Гаки Кимура просто сказал, что Брюс пробуждал в других добро.

Тед Эшли проявил более деловую философию: «Жаль, что Брюс умер, едва начав осознавать свои невероятные возможности. Чувство скорби смешивается у меня с пониманием того, что он хоть и не успел взобраться на лестницу, по крайней мере поставил на нее ногу».

В конце, стоя у могилы, Джеймс Кобурн сказал последние слова: «Прощай, мой брат. Для нас было большой честью разделить с тобой эти пространство и время. Ты был для меня другом и учителем, объединив мои физическое, духовное и психологическое Я. Спасибо, Да пребудет мир с тобой».

Гроб был опущен в могилу вместе с белыми перчатками тех, кто нес его крышку.

* * *

Даже после того как Брюс Ли обрел вечный покой в Сиэтле, пресса в Гонконге продолжала выдавать все новые заголовки — большинство которых были смесью злобы и фантазии. В конце концов правительство Гонконга отдало приказ начать полное официальное расследование обстоятельств смерти Брюса.

Третьего сентября следствие открылось в Цунване под руководством коронера Эгберта Тана. Оно признало достаточность оснований для проведения официальной аутопсии в патологоанатомических лабораториях правительства Великобритании.

После того как стало известно, что при аутопсии в желудке Брюса была обнаружена конопля, в одних газетах появились предположения, что Брюс стал жертвой наркомании, тогда как другие заявили, что он принимал допинг для совершения своих необычайных трюков. В Гонконге употребление конопли считается большим грехом, чем употребление героина или опиума.

И отец Брюса, и даже его тренер по вин-чунь Ип Мань иногда были не прочь покурить опиум, однако конопля у всех связывалась с «заморскими дьяволами, туристами-хиппи».

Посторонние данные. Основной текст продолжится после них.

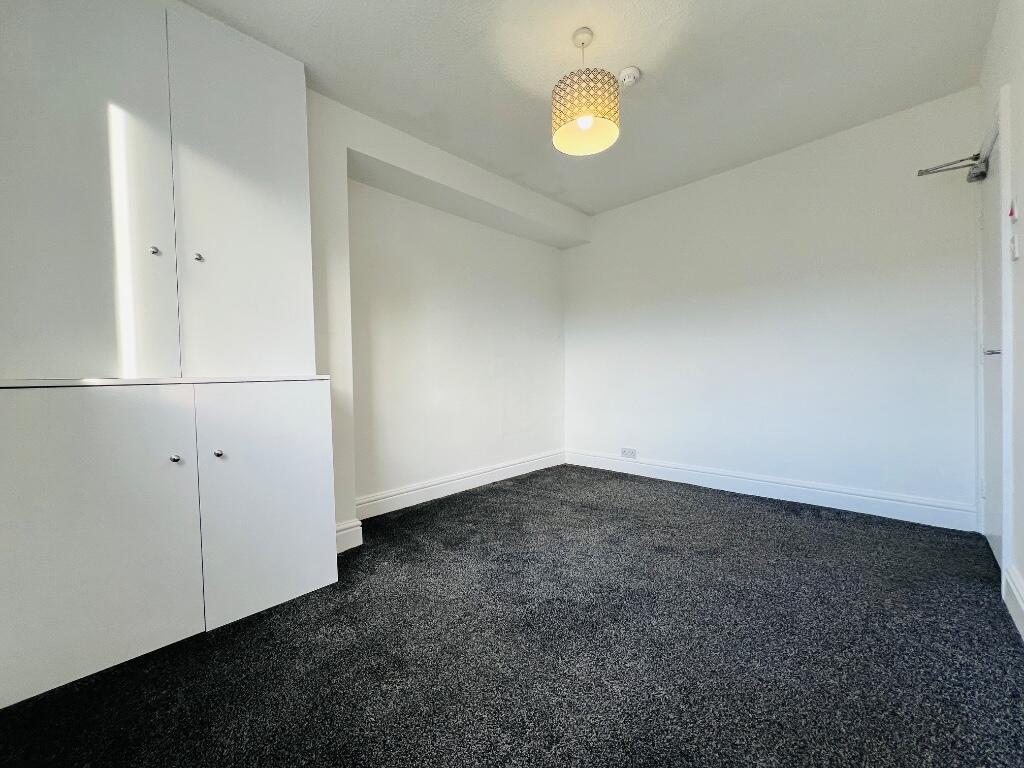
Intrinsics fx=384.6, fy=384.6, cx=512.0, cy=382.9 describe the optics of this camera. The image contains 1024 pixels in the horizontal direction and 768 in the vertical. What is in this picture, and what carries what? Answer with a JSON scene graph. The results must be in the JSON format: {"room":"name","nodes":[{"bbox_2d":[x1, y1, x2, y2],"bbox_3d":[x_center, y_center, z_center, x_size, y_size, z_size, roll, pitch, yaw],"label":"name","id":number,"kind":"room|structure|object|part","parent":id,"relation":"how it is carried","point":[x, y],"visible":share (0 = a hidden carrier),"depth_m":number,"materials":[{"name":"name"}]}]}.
{"room":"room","nodes":[
{"label":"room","id":0,"kind":"room"},
{"bbox_2d":[306,85,573,543],"bbox_3d":[-0.826,-0.355,2.607,0.340,2.535,4.066,1,2,45],"label":"left wall","id":1,"kind":"structure","parent":0,"point":[405,166],"depth_m":2.72,"materials":[{"name":"white paint"}]},
{"bbox_2d":[335,519,362,553],"bbox_3d":[-1.058,0.853,2.001,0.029,0.154,0.560,1,2,45],"label":"baseboard","id":2,"kind":"structure","parent":1,"relation":"attached to","point":[342,532],"depth_m":2.13,"materials":[{"name":"white paint"}]},
{"bbox_2d":[354,450,564,517],"bbox_3d":[-0.275,0.806,3.274,0.021,0.139,2.314,1,2,45],"label":"baseboard","id":3,"kind":"structure","parent":1,"relation":"attached to","point":[399,495],"depth_m":3.03,"materials":[{"name":"white paint"}]},
{"bbox_2d":[0,461,1023,767],"bbox_3d":[0.268,0.956,1.614,3.266,0.100,4.312,1,2,45],"label":"carpet floor","id":4,"kind":"structure","parent":0,"point":[866,532],"depth_m":1.29,"materials":[{"name":"carpet"}]},
{"bbox_2d":[0,0,337,704],"bbox_3d":[-1.362,-0.292,1.524,0.503,2.499,1.178,1,2,45],"label":"built-in wardrobe","id":5,"kind":"object","parent":4,"relation":"on","point":[255,162],"visible":0.99,"depth_m":1.42,"materials":[{"name":"white paint"}]},
{"bbox_3d":[-1.531,-0.711,1.337,0.053,1.508,0.501,1,2,45],"label":"cupboard door","id":6,"kind":"part","parent":5,"relation":"part of","materials":[{"name":"white paint"}]},
{"bbox_3d":[-1.383,0.527,1.271,0.048,0.869,0.495,1,2,45],"label":"cupboard door","id":7,"kind":"part","parent":5,"relation":"part of","materials":[{"name":"white paint"}]},
{"bbox_3d":[-1.419,-0.522,1.531,0.028,0.030,0.025,1,2,45],"label":"knob","id":8,"kind":"part","parent":5,"relation":"part of","materials":[{"name":"silver metal"}]},
{"bbox_3d":[-1.263,0.283,1.449,0.029,0.029,0.027,1,2,45],"label":"knob","id":9,"kind":"part","parent":5,"relation":"part of","materials":[{"name":"silver metal"}]},
{"bbox_3d":[-1.295,-0.517,1.590,0.028,0.031,0.026,1,2,45],"label":"knob","id":10,"kind":"part","parent":5,"relation":"part of","materials":[{"name":"silver metal"}]},
{"bbox_3d":[-1.147,0.274,1.510,0.028,0.029,0.026,1,2,45],"label":"knob","id":11,"kind":"part","parent":5,"relation":"part of","materials":[{"name":"silver metal"}]},
{"bbox_3d":[-1.133,-0.726,1.654,0.069,1.503,0.458,1,2,45],"label":"cupboard door","id":12,"kind":"part","parent":5,"relation":"part of","materials":[{"name":"white paint"}]},
{"bbox_3d":[-1.002,0.508,1.628,0.050,0.852,0.430,1,2,45],"label":"door","id":13,"kind":"part","parent":5,"relation":"part of","materials":[{"name":"white paint"}]},
{"bbox_2d":[180,0,997,213],"bbox_3d":[0.307,-1.651,1.564,3.264,0.116,4.206,1,2,45],"label":"ceiling","id":14,"kind":"structure","parent":0,"point":[458,151],"depth_m":1.98,"materials":[{"name":"white paint"}]},
{"bbox_2d":[552,28,620,155],"bbox_3d":[0.340,-1.375,1.798,0.312,0.482,0.310,1,2,45],"label":"pendant lamp","id":15,"kind":"object","parent":14,"relation":"hanging from","point":[586,121],"visible":1,"depth_m":1.72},
{"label":"bulb","id":16,"kind":"part","parent":15,"relation":"part of","materials":[{"name":"white glass"}]},
{"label":"shade","id":17,"kind":"part","parent":15,"relation":"part of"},
{"bbox_2d":[618,66,640,86],"bbox_3d":[0.614,-1.611,2.035,0.114,0.042,0.112,1,2,45],"label":"smoke detector","id":18,"kind":"object","parent":14,"relation":"attached to","point":[630,76],"visible":0.99,"depth_m":2.00,"materials":[{"name":"white plastic"}]},
{"bbox_2d":[563,88,982,523],"bbox_3d":[1.629,-0.417,3.218,3.151,2.525,0.162,1,2,45],"label":"back wall","id":19,"kind":"structure","parent":0,"point":[660,201],"depth_m":2.72,"materials":[{"name":"white paint"}]},
{"bbox_2d":[621,447,636,458],"bbox_3d":[1.077,0.647,3.568,0.132,0.085,0.011,1,2,45],"label":"wall socket","id":20,"kind":"object","parent":19,"relation":"attached to","point":[626,450],"visible":0.99,"depth_m":3.56,"materials":[{"name":"white plastic"}]},
{"bbox_2d":[566,449,977,531],"bbox_3d":[1.610,0.772,3.148,2.803,0.139,0.019,1,2,45],"label":"baseboard","id":21,"kind":"structure","parent":19,"relation":"attached to","point":[791,487],"depth_m":2.71,"materials":[{"name":"white paint"}]},
{"bbox_2d":[977,0,1023,636],"bbox_3d":[1.316,-0.346,0.734,0.166,2.528,3.956,1,2,45],"label":"right wall","id":22,"kind":"structure","parent":0,"point":[1020,123],"depth_m":1.51,"materials":[{"name":"white paint"}]},
{"bbox_2d":[979,113,1004,571],"bbox_3d":[2.302,-0.138,1.845,0.093,2.013,0.708,1,2,45],"label":"door","id":23,"kind":"structure","parent":22,"relation":"in","point":[991,532],"depth_m":1.90,"materials":[{"name":"white paint"}]},
{"bbox_3d":[2.169,-0.140,1.739,0.089,0.049,0.108,1,2,45],"label":"door handle","id":24,"kind":"part","parent":23,"relation":"part of","materials":[{"name":"silver metal"}]},
{"bbox_2d":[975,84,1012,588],"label":"door frame","id":25,"kind":"structure","parent":22,"relation":"attached to","point":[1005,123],"depth_m":1.61,"materials":[{"name":"white paint"}]},
{"bbox_2d":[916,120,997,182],"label":"door closer","id":26,"kind":"object","parent":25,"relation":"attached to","point":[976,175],"visible":0.82,"depth_m":2.03,"materials":[{"name":"metal"}]},
{"bbox_2d":[1008,198,1018,222],"bbox_3d":[1.987,-0.688,1.527,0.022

Вопрос о конопле стал важен также и из-за присутствия на следствии Дэвида Яппа, представителя Американской Международной страховой компании (АПС). Компания усмотрела в этом возможность избежать выплаты по страхованию жизни Брюса, так как полис становился недействительным при условии, что Брюс принимал коноплю до его заполнения, и солгал, отрицательно ответив на вопрос, принимал ли он ранее наркотики.